*List of tasks*:
A: According to the passage on punched-tape coding, what does the 7 in the third column of a coding line instruct the sequence-tape feed to do?
B: Do these statements agree with the passage on punched-tape coding? Answer yes or no for each and quote the deciding words. (i) Constant registers have both in-codes and out-codes. (ii) A code such as 631 is read from left to right. (iii) The 60th constant register has the out-code 83.

*Source passage*:

The holes in each group of 8 holes from left to right are numbered: 8, 7, 6, 5, 4, 3, 2, 1. The code 631, for example, means that holes 6, 3, 1 are punched and that no holes are punched at 8, 7, 5, 4, 2. Since it is more natural, the code is read from left to right, or 631, instead of from right to left in the sequence 136.
The devices in the machine have in-codes, used in the in-field, and out-codes, used in the out-field. For each of the 72 regular storage counters, the in-code and the out-code are the same. The first 8 storage counters have the codes 1, 2, 21, 3, 31, 32, 321, 4, 41; the last 2 storage counters, the 71st and the 72nd, have the codes 7321, 74.
The constant registers—often called constant switches, or just switches—naturally have only out-codes, since numbers can be entered into the constant registers only by setting dial switches by hand. The first 8 constant registers have the out-codes 741, 742, 7421, 743, 7431, 7432, 74321, 75, and the 59th and 60th constant registers have the out-codes 821, 83.
Transferring, Adding, and Clearing
Each storage counter has the property that any number transferred into it is added into it. For example, the instruction
- Take the number in switch 741;
- transfer it into storage register 321
is coded:
741, 321, 7
The 7 in the third column is an instruction to the sequence-tape feed to turn up to the next coding line and read it. If any number is already stored in register 321, the content of 741 will be added to it, and the total will then be stored in 321.

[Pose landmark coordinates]

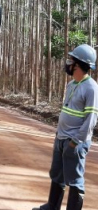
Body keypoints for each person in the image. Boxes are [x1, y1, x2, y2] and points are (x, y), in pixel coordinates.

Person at [33, 44, 98, 210]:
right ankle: (52, 206)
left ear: (79, 65)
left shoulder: (91, 88)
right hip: (61, 138)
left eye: (72, 60)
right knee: (57, 175)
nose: (68, 63)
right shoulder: (71, 85)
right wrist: (59, 136)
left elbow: (90, 119)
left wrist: (75, 142)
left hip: (75, 142)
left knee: (75, 180)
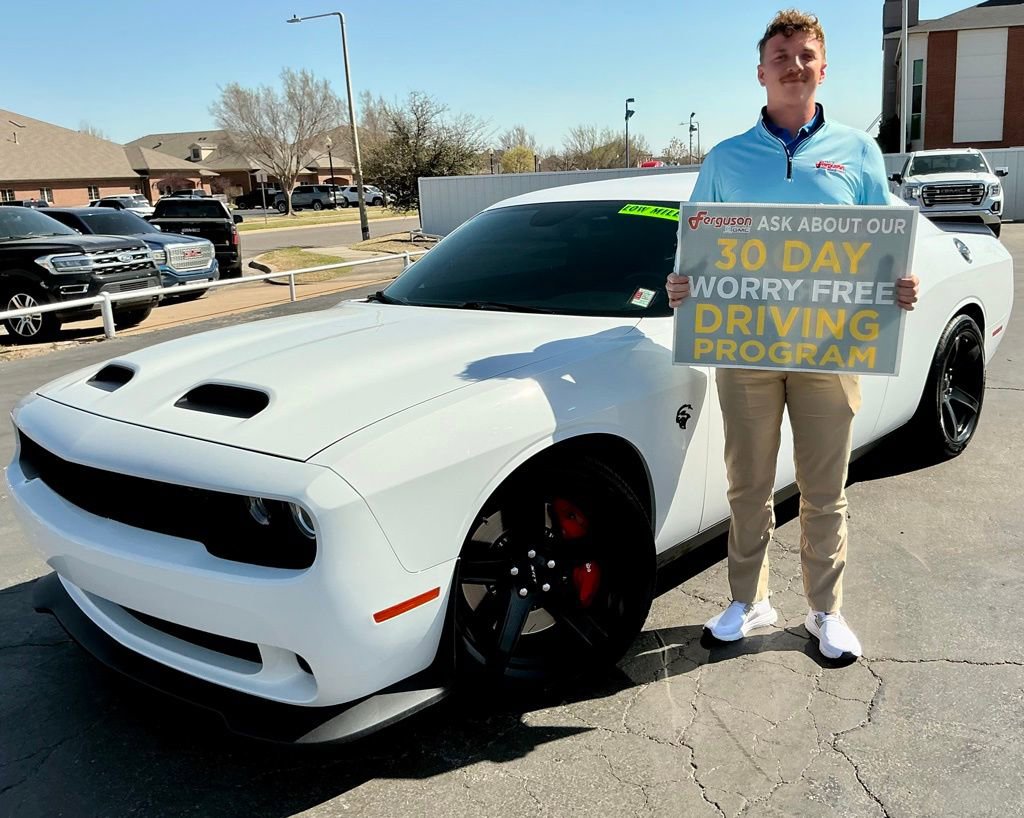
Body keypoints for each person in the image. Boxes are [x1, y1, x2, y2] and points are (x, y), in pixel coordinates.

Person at [665, 9, 919, 661]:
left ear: (823, 67)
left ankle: (824, 612)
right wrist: (684, 286)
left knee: (823, 488)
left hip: (829, 349)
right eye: (781, 55)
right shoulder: (725, 158)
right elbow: (699, 249)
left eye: (805, 54)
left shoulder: (858, 154)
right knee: (747, 483)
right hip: (746, 348)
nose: (793, 64)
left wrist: (897, 284)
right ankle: (749, 602)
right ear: (761, 72)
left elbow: (881, 245)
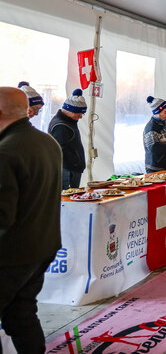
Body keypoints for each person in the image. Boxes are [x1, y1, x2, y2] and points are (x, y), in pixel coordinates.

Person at [0, 87, 62, 353]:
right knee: (22, 314)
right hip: (43, 246)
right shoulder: (48, 142)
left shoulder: (6, 151)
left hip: (11, 254)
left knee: (22, 314)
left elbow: (3, 215)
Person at [49, 89, 87, 189]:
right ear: (71, 110)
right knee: (68, 196)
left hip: (70, 169)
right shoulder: (61, 126)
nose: (80, 116)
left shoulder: (68, 122)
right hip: (67, 171)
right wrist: (75, 163)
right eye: (79, 113)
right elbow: (60, 149)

*Answers for the exercise*:
A: To turn up to the next coding line and read it.

B:
(i) No: "naturally have only out-codes"
(ii) Yes: "the code is read from left to right"
(iii) Yes: "the 59th and 60th constant registers have the out-codes 821, 83"